How Learning Objectives Can Actually Make Your Class Fun

I remember blocking out a lot of the “edu-speak” as an undergraduate training to be a teacher. “Learning Objectives” was one phrase that I ignored. Now, 10 years later, I see how much learning objectives can actually unlock student potential and actually learning fun.

Every single teacher can have a freer class that is more fun and more engaging if the class has clear learning objectives. Learning objectives are important in traditional classes but even more so with blended classes.

In a blended class, learning objectives help you decide how many activities or assessments to design. Designing online lessons take time and you need to make sure your work is having the biggest impact. Also, learning objectives focus your student on learning and not just the assessment. All of a sudden, conversations between you and students will change from “you need to learn this for the quiz” to “you need know this so you can show me you know (insert topic/skill).” If you run a gamified class, learning objectives are the missions or quests you send your students on.

In every case, clear learning objectives are the key to freeing your teaching from traditional expectations and methods. This is no joke. I know it sounds like one of those impossible, education, sketchy, sales pitch promises but stay with me.

Learning Objectives vs Learning Outcomes

I know you are a trained teacher but let’s define “learning objective” just so we can be on the same page.

Learning Objective: The desired measurable objective(s) (skill/knowledge) students will achieve upon course completion.

These learning objectives can be skill based or content based. I spent the summer of 2014 designing content and skill based learning objectives for my 9th grade world history class. I have used these ever since and they have changed my teaching entirely.

One example of a skill based learning objective is:

Argument: I can create effective written or oral historical arguments

I basically took a common core standard and made it student-friendly. A content objective would be:

I can identify the importance and outcomes that communication tools and methods can play in spreading revolutionary ideas.”

To see my entire list of content and skill learning objectives click here.

Learning Objectives vs Learning Outcomes

Similar to a learning objective is a “learning outcome”.

Learning Outcome: The means through which students will demonstrate proficiency in learning and realizing the objectives established for the course.

This is basically how you will measure the learning objectives. These are your quizzes, projects, presentations, assignments…etc.

Let’s temporarily ignore your learning outcomes/assignments. You need to do this if you want to really set your class free. I don’t mean scrap them, but we need really focus on creating your learning objectives.

How Learning Objectives Will Free Your Teaching

I always hated teaching the Scientific Revolution. I am a history teacher and I can try to make most things interesting but teaching the Scientific Revolution and the European Enlightenment to a bunch of 14 year olds isn’t exactly easy. My state and district standards require I teach facts but as the teacher, it is my job to convey the larger meaning of it. I felt trapped by trying to teach challenging intellectual history to students who couldn’t always see its importance.

In order to draw out the importance, I designed my learning objective:

I can identify the importance and outcomes that communication tools and methods can play in spreading revolutionary ideas.”

And then worked backwards. The unit on the Scientific Revolution and Enlightenment didn’t just become about a vocabulary quiz or a writing assignment. My entire 2 week unit became centered on helping students to demonstrate their proficiency of that learning objective. It didn’t really matter if students showed their knowledge on a quiz, in a test, or a project. In all of those cases, the learning objective remained the same.

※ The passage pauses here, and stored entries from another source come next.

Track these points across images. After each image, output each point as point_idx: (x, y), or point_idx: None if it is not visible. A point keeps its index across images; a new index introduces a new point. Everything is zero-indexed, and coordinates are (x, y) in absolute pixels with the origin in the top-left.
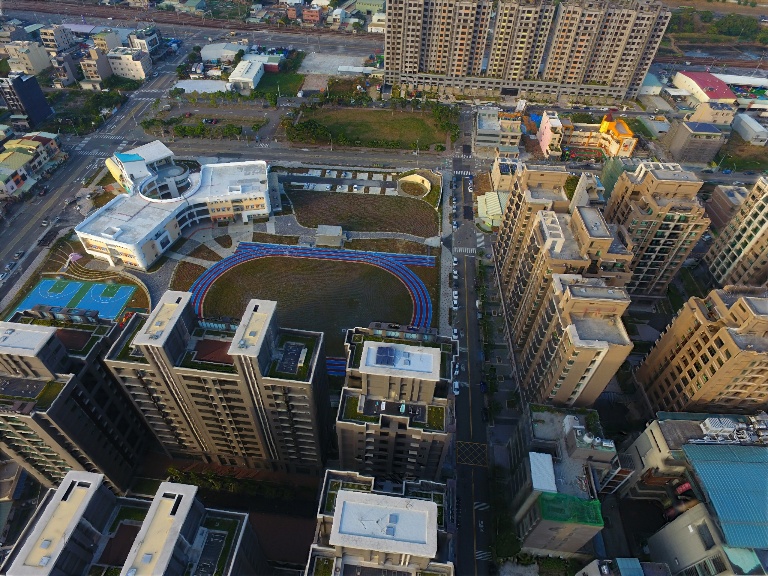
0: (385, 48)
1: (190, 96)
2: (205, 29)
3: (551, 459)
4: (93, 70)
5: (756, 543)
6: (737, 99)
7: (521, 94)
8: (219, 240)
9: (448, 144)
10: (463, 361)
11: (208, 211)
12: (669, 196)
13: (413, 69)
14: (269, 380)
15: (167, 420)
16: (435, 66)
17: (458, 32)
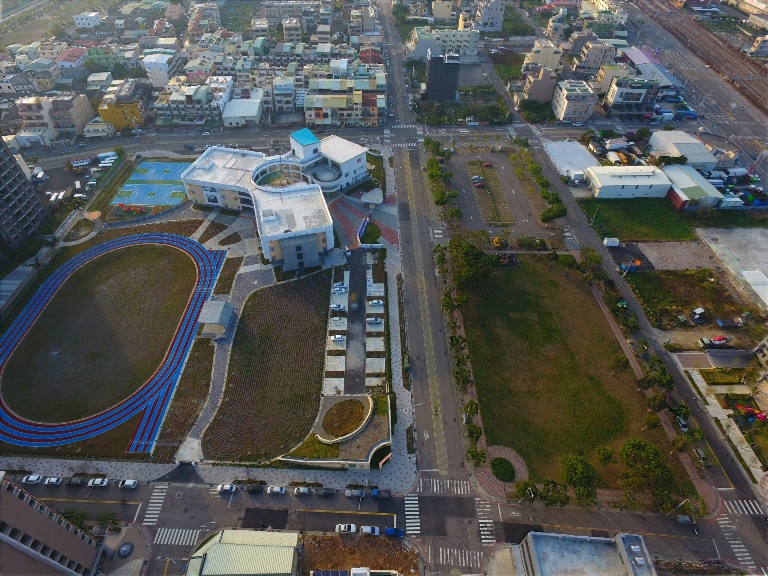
0: None
1: None
2: (766, 124)
3: None
4: None
5: None
6: None
7: None
8: (233, 236)
9: None
10: None
11: None
12: None
13: None
14: None
15: None
16: None
17: None
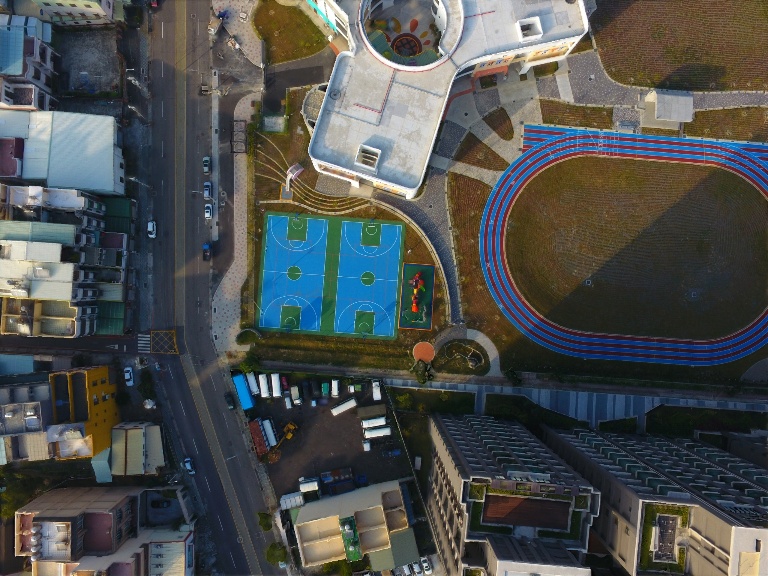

Design your learning objective and you and your students are free to reach that objective any way you want. Experiment with technology or projects. Offer options. It doesn’t matter what students create because you are the one giving the grade and feedback. You are the expert. You, as the teacher, can decide if what the students created demonstrates understanding.

Design Tip: Don’t Target  “Understanding”

A helpful tip when designing your learning objective is to never make it “to understand”. You can’t measure “understanding”. You can measure learning through demonstration. So when designing your learning objectives for your course, decide on how students can physically demonstrate understanding of a topic/skill. Maybe you want them to present, or explain, or create.

If you need help, use Bloom’s Taxonomy to decide actions for your content/skills you want students to demonstrate through your lessons.

Last Thoughts

I know this sounds like more “edu-speak”. More false promises…but they’re not. Designing clear learning objectives for your course saves you time, keeps students focused, and frees you to teach and assess however you can to help students learn.

Question: What questions do you have about designing learning objectives for your blended class and online lessons?